Activity
From the forum discussion about staining maple, quote the passage between "I was reading" and "before a stain?", inclusive.

─── Page extract

View tjbisme's profile


27 posts in 1176 days

#5 posted 09-19-2017 12:16 AM

I guess I should clarify I’m not trying to make it look like walnut, that’s just the color brown she wanted and that’s what the stain color is called. If there is a dye that is close to that color, I think that would be just fine.

I was reading somewhere the gel stains work out ok on maple, what’re your opinions on that? Or what about using a wood conditioner that goes on before a stain?


View AlaskaGuy's profile


5873 posts in 3119 days

#6 posted 09-19-2017 12:46 AM

If I wanted a walnut looking table I’d build it out of walnut. Why buy a very light colored wood just to turn it dark with stain or dye.

-- Alaskan's for Global warming!

View Kirk650's profile


680 posts in 1558 days

#7 posted 09-19-2017 12:50 AM

The O’Neil’s blotch controller (my term) is a wood conditioner. It greatly reduces, if used properly, the nasty blotching you’ll see with maple.

I tried every stain and dye type I had on that maple, but it was the water soluble Transtint that finally worked. In sequence:

Blotch controller/wood conditioner
Coffee brown dye
Walnut dye (applying the wet dye removed a bit of the coffee brown dye, which was a good thing)
Watco Danish Oil (clear), and let dry 3 days)
Very very lightly sand, 600 grit, since the Watco held in place any raised grain, but don’t remove stain.
Waterlox application 1 ( looked awful)
Waterlox app 2 (looked better)
Waterlox 3 ( looked pretty darn good)
Waterlox 4 (looks good, I’m done).

Took me maybe a month to figure out the finish. Drove it to Tennessee to give to niece’s little girl. Little girl climbs up on top of chest and dances with shoes on. I almost fainted. Waterlox held up just fine.

──────
─── Record set

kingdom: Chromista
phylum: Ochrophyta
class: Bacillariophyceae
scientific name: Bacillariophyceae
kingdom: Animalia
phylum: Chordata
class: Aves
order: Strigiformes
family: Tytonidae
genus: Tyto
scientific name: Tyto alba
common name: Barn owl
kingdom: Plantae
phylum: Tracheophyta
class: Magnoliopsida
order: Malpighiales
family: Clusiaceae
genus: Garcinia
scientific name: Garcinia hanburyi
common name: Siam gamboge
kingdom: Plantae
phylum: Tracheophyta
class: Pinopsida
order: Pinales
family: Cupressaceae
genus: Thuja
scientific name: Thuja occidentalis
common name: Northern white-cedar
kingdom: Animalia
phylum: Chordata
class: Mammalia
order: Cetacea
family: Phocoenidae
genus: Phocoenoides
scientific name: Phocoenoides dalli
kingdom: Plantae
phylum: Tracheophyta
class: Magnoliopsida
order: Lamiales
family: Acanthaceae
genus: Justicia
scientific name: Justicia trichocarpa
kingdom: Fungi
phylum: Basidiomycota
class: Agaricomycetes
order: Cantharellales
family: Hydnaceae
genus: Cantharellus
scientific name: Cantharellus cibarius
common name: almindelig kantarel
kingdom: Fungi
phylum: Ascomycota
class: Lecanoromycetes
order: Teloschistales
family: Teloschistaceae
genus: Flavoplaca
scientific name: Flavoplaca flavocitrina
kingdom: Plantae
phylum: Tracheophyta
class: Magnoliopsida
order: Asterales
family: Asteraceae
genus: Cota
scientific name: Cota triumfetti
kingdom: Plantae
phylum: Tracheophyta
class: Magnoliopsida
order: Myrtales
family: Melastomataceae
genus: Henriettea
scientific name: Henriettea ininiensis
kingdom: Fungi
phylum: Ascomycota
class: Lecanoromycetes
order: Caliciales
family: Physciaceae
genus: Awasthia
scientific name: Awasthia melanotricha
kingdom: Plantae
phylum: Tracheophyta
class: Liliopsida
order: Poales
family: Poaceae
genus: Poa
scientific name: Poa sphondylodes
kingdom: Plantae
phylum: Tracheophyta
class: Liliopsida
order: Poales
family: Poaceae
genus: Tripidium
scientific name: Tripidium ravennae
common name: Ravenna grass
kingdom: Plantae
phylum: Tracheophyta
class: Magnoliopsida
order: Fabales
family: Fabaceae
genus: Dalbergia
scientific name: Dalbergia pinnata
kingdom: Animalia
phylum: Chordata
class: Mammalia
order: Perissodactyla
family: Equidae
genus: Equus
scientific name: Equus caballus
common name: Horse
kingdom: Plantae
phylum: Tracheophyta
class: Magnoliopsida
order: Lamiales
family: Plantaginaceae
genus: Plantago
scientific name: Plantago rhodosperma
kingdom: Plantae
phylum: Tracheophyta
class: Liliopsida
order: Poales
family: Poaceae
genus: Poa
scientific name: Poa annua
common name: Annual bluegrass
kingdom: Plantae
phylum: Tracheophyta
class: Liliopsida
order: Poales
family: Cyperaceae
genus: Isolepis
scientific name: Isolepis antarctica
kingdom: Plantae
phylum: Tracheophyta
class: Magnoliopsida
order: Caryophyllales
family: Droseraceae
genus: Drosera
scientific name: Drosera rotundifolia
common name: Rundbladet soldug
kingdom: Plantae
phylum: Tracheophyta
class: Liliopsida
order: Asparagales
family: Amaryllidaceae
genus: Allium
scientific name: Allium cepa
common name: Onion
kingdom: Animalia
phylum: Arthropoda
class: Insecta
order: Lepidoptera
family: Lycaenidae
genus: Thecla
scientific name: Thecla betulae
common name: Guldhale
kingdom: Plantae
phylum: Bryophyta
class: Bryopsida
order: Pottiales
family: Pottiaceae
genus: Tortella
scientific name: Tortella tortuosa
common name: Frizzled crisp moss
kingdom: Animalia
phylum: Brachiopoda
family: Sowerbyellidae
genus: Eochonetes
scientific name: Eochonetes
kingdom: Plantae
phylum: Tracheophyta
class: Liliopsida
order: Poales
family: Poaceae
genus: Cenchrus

──────

Task solution
I was reading somewhere the gel stains work out ok on maple, what’re your opinions on that? Or what about using a wood conditioner that goes on before a stain?